George: Read an Extract

14 April 2023

When Frieda Hughes moved to the depths of the Welsh countryside, she was expecting to take on a few projects: planting a garden, painting and writing her poetry column for the Times. But instead, she found herself rescuing a baby magpie, the sole survivor of a nest destroyed in a storm – and embarking on an obsession that would change the course of her life.

As the magpie, George, grows from a shrieking scrap of feathers and bones into an intelligent, unruly companion, Frieda finds herself captivated – and apprehensive of what will happen when the time comes to finally set him free.

George: A Magpie Diary publishes 27th April.

Follow Frieda Hughes on Instagram @friedahughes.

Keep reading for an extract from Frieda’s new book, where she meets George for the first time…


In the raised rockery beds that I’d built adjacent to the tree, a small feathered scrap caught my eye. I parted the foliage around it and found an injured baby magpie; it was almost the size of my palm – too young to walk or fly, and with only the most rudimentary feathers. Its stumpy wings were like a bundle of fan-sticks still awaiting fluff. So, the magpie eggs had already hatched. Immediately, I wanted to save it.

Although I’ve picked up various injured birds over the years, I’ve only ever seen baby birds when they’ve fallen out of the nest, already dead. This little thing was just about alive and in desperate need of care.

The baby magpie’s open beak was full of fly eggs, which didn’t bode well for the bird. I gently flushed the eggs out under a dribble from the outdoor tap; the bird was bleeding in patches all over its body, and I guessed the neighbour’s cat must have had a go at it – it looked torn in places, like a bloodied rag. I took it indoors and gave it a lukewarm bath to flush out the fly eggs from the wounds on the rest of its body; I had to use a tiny watercolour paintbrush to get the fly eggs out of its nostrils. I didn’t know what else to do, but I remembered clearly how quickly fly eggs can turn into maggots, and the idea of any egg hatching, eating flesh as a maggot before becoming a chrysalis from which would emerge a fly, made gigantic by the minuteness of its tiny, flesh surroundings, revolted me. I made sure I fished out every single one.

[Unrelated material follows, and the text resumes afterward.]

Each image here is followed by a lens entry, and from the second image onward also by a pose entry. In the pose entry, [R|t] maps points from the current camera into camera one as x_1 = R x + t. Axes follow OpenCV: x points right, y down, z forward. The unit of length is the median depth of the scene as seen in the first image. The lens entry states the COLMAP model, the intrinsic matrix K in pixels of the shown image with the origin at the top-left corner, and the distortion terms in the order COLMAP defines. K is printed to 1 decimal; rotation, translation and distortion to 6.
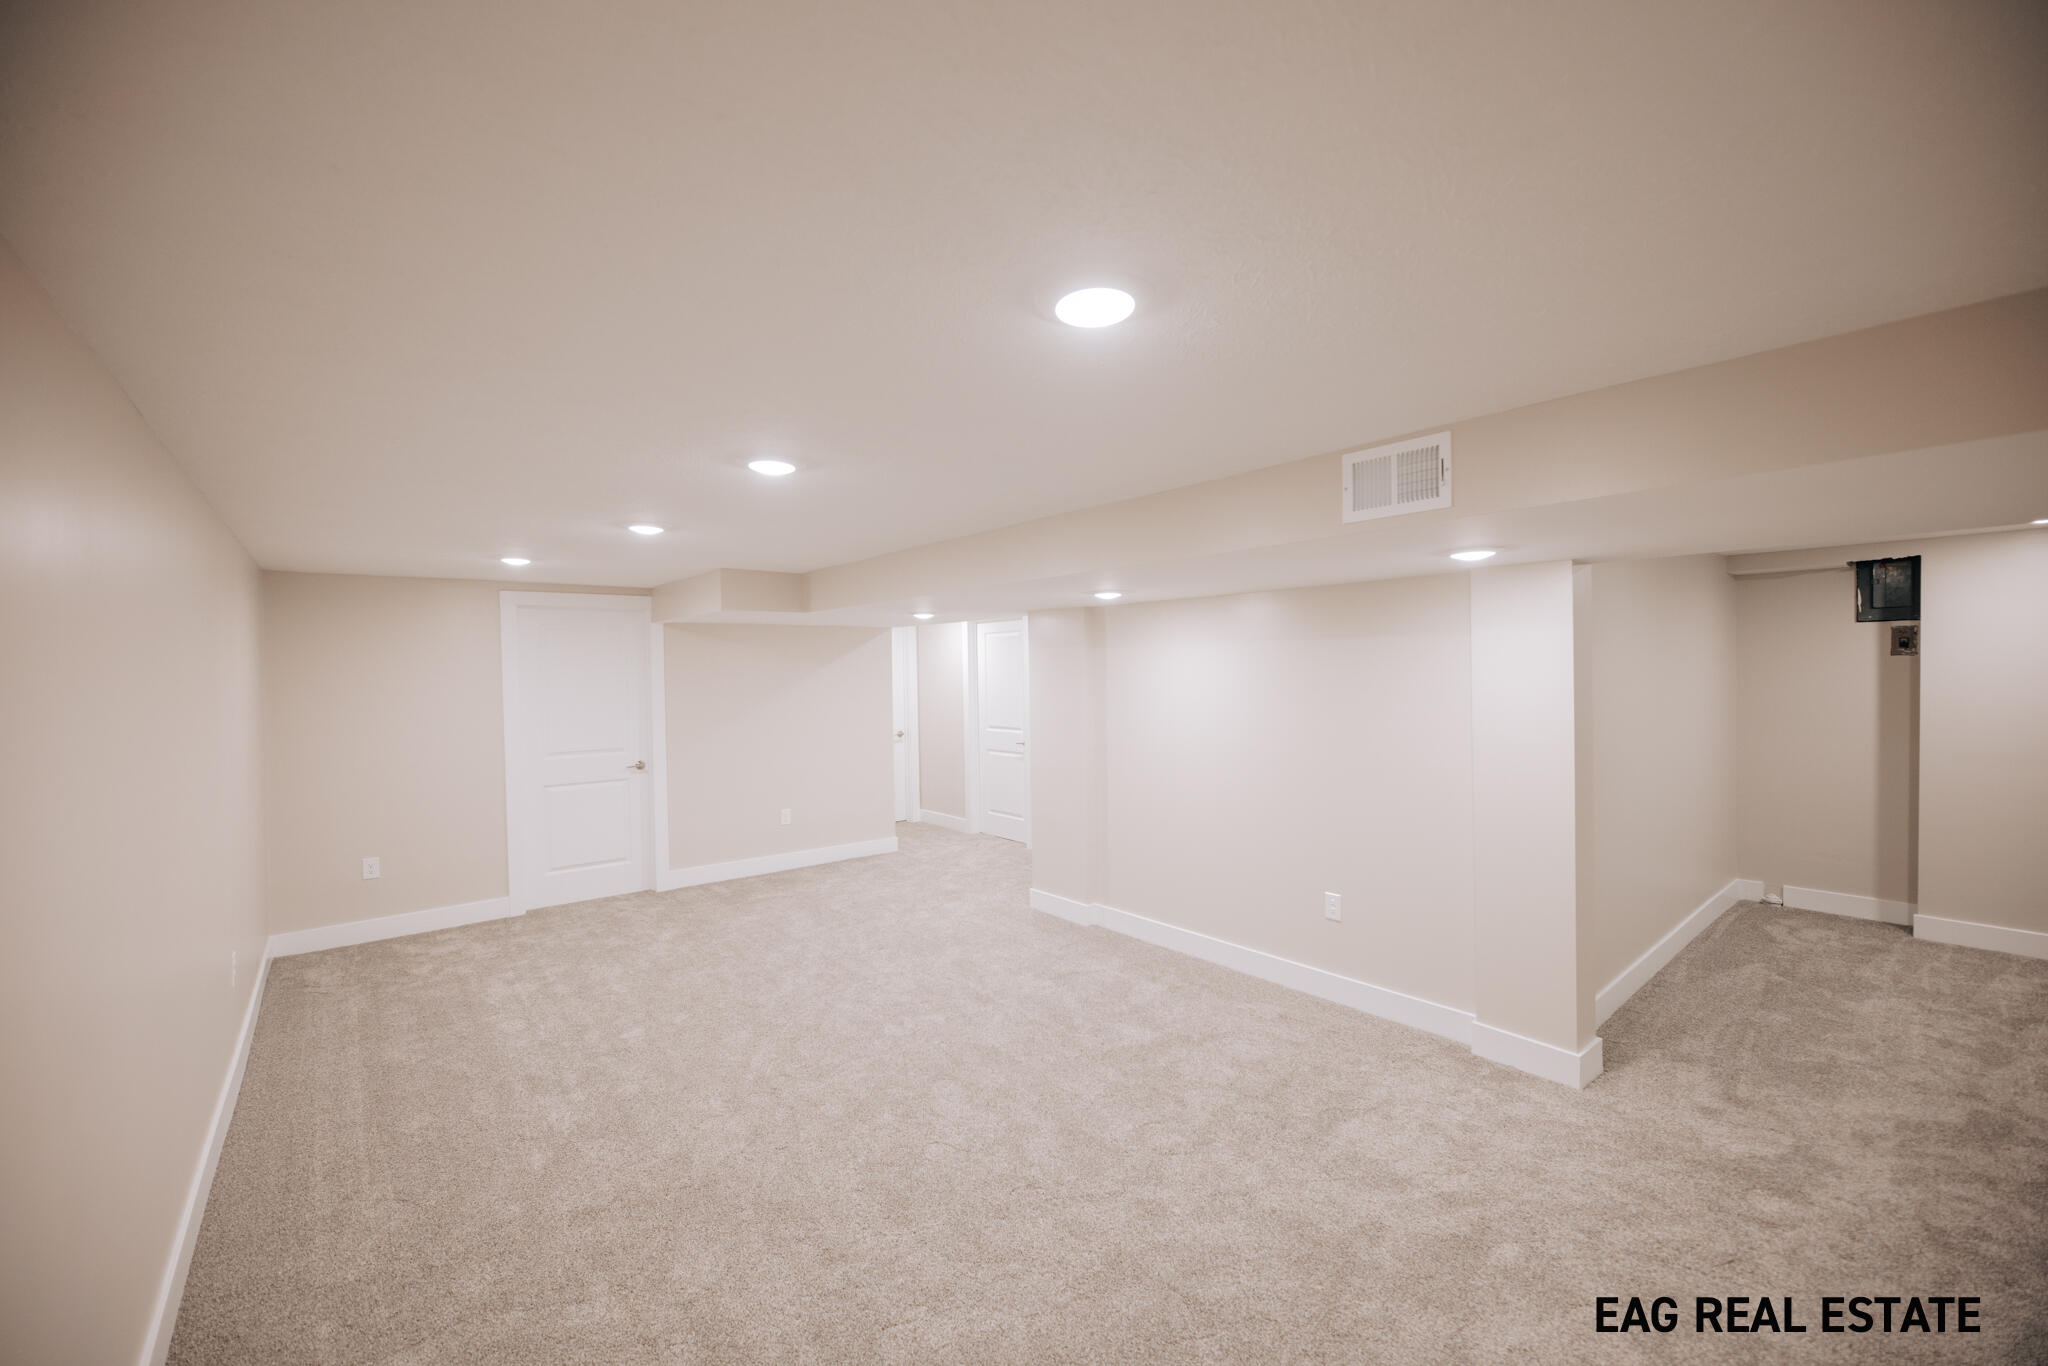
lens RADIAL K [[817.4, 0, 1022.5], [0, 817.4, 680.2], [0, 0, 1]] dist [-0.000831, -0.003682]
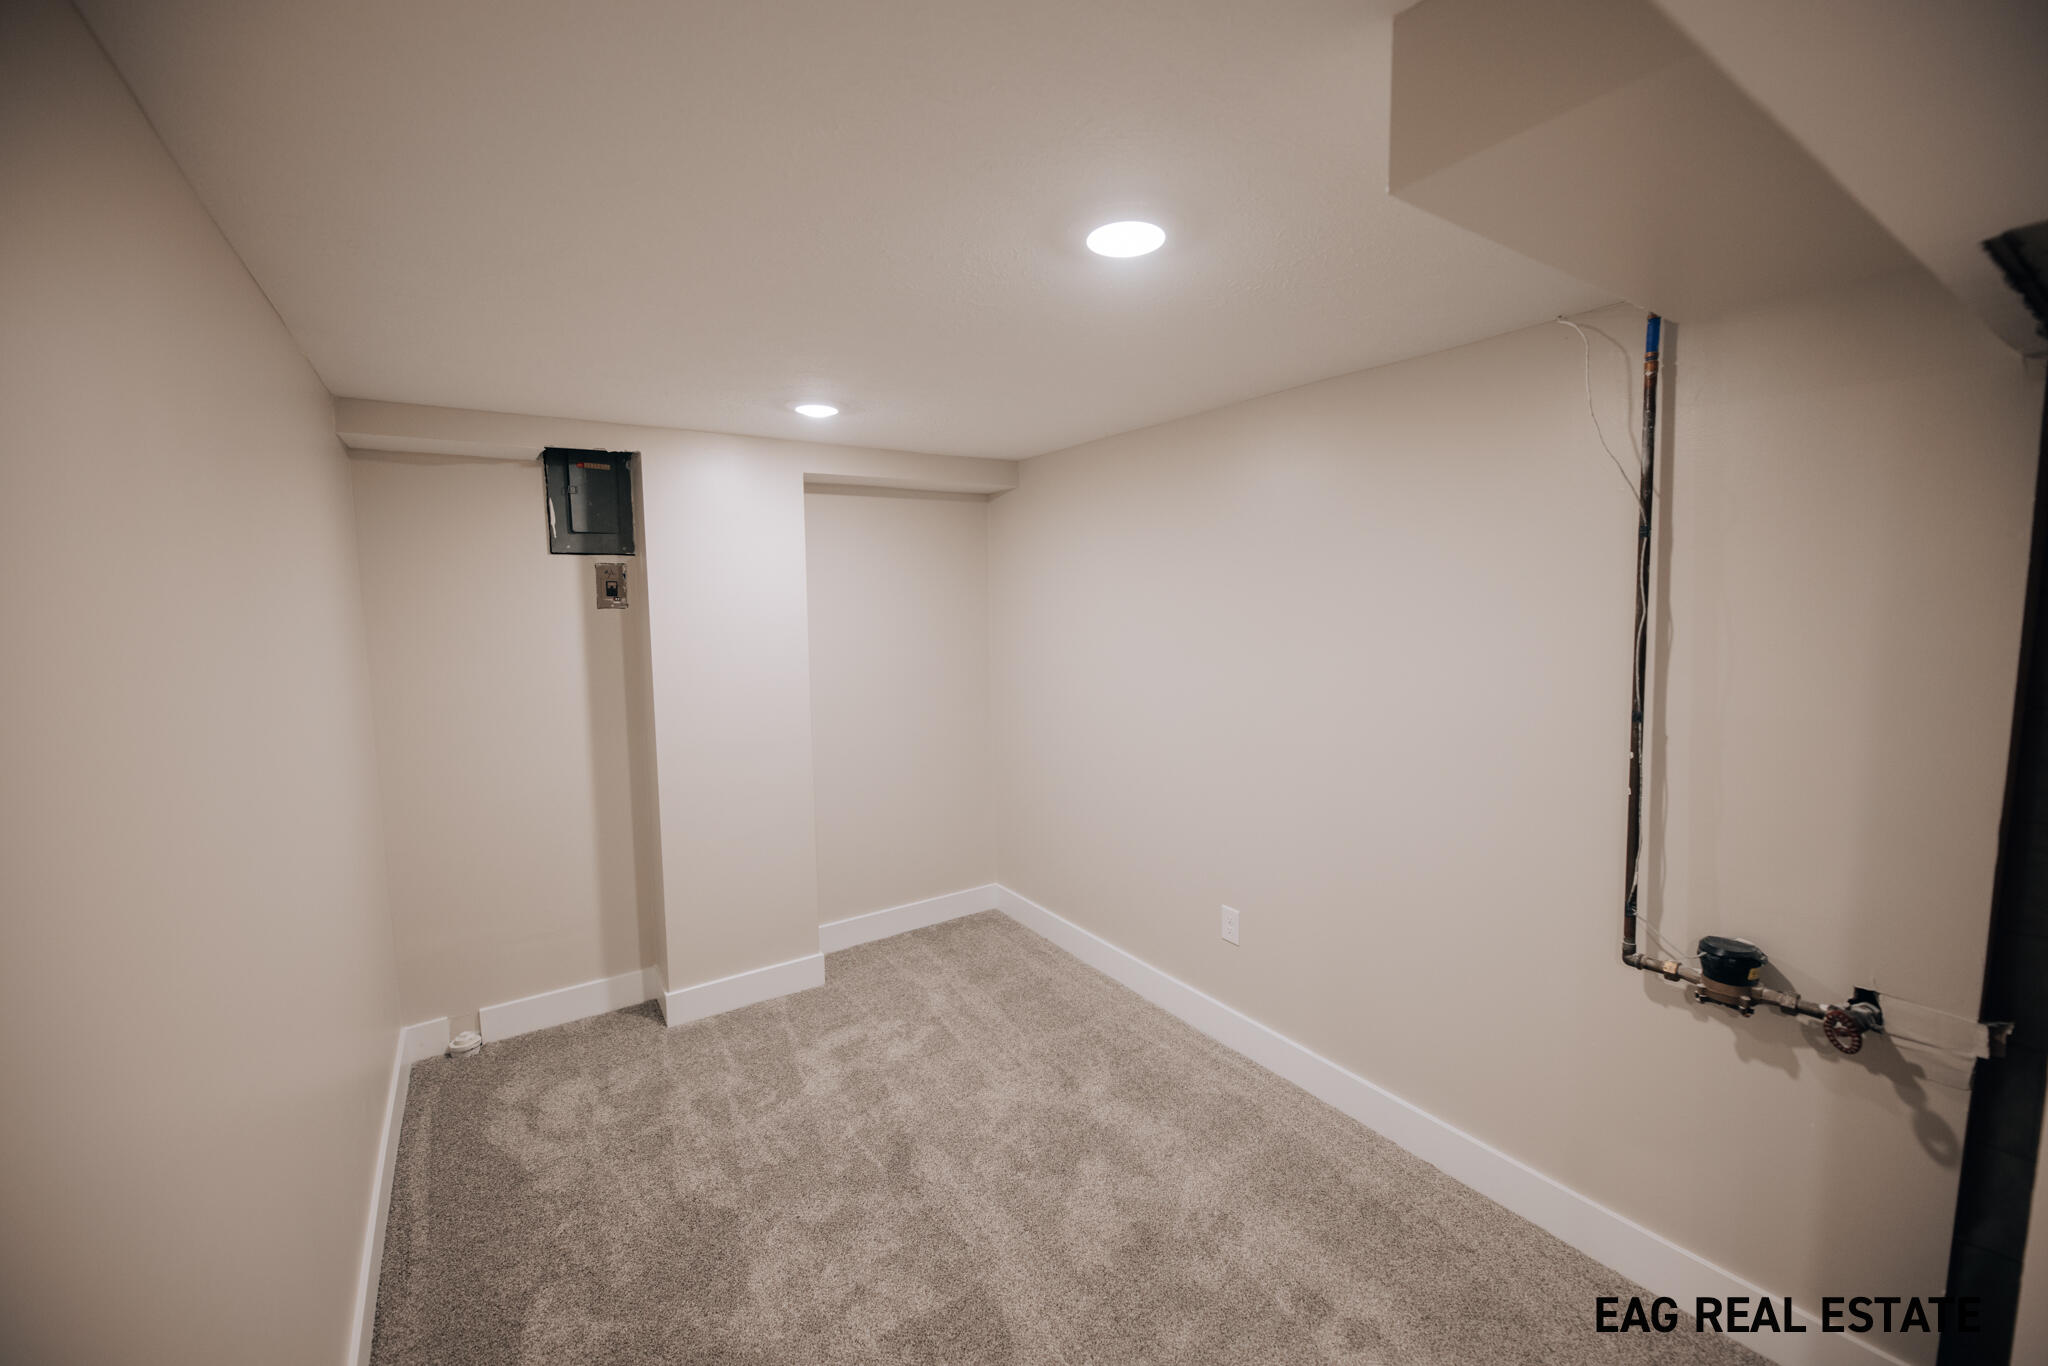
lens RADIAL K [[817.4, 0, 1022.5], [0, 817.4, 680.2], [0, 0, 1]] dist [-0.000831, -0.003682]
pose [[0.100218, -0.073574, 0.992242, 0.458740], [0.044096, 0.996611, 0.069444, -0.004185], [-0.993988, 0.036795, 0.103123, 0.604929]]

When I was a small child my father, who was a fanatical fisherman, forgot that he’d left a tin of maggots on the dashboard of his old black Morris Traveller. In the summer heat they turned into flies in record time, exploding the top of the old tobacco tin he’d put them in as the bulk of their bodies swelled up like miniature Hulks, clouding the interior of the car with tiny black shiny pissed-off engine-driven lunatics. When he opened the car door my father was engulfed in a cloud of quickly dispersing fizzing black dots, and I was engulfed in peals of laughter, tempered only by a sense of revulsion at the seething mass.

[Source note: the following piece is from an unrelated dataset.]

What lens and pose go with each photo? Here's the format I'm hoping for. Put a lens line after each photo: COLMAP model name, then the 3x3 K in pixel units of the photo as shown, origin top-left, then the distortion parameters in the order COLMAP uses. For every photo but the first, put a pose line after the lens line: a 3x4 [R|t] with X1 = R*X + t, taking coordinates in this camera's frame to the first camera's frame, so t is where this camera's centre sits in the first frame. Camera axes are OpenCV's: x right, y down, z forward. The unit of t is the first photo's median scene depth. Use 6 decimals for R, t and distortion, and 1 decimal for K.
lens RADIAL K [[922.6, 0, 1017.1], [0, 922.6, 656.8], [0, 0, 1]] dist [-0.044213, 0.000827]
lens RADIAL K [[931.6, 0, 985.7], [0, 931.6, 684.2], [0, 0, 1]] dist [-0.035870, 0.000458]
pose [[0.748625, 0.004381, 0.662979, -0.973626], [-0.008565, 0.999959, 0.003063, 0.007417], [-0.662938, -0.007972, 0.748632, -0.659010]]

The magpie chick didn’t fight or struggle; on the contrary, it put up with my ministrations with the air of a creature that no longer cares. I dried it off, and got it to eat a small worm, which I dangled into its open upturned beak and dropped to the back of its throat, so it swallowed. Then I wrapped it up warmly in a T-shirt and put it in a small cardboard box. I left it to recover and hoped it might, although given its condition I had my doubts. If it lived, I’d call it George.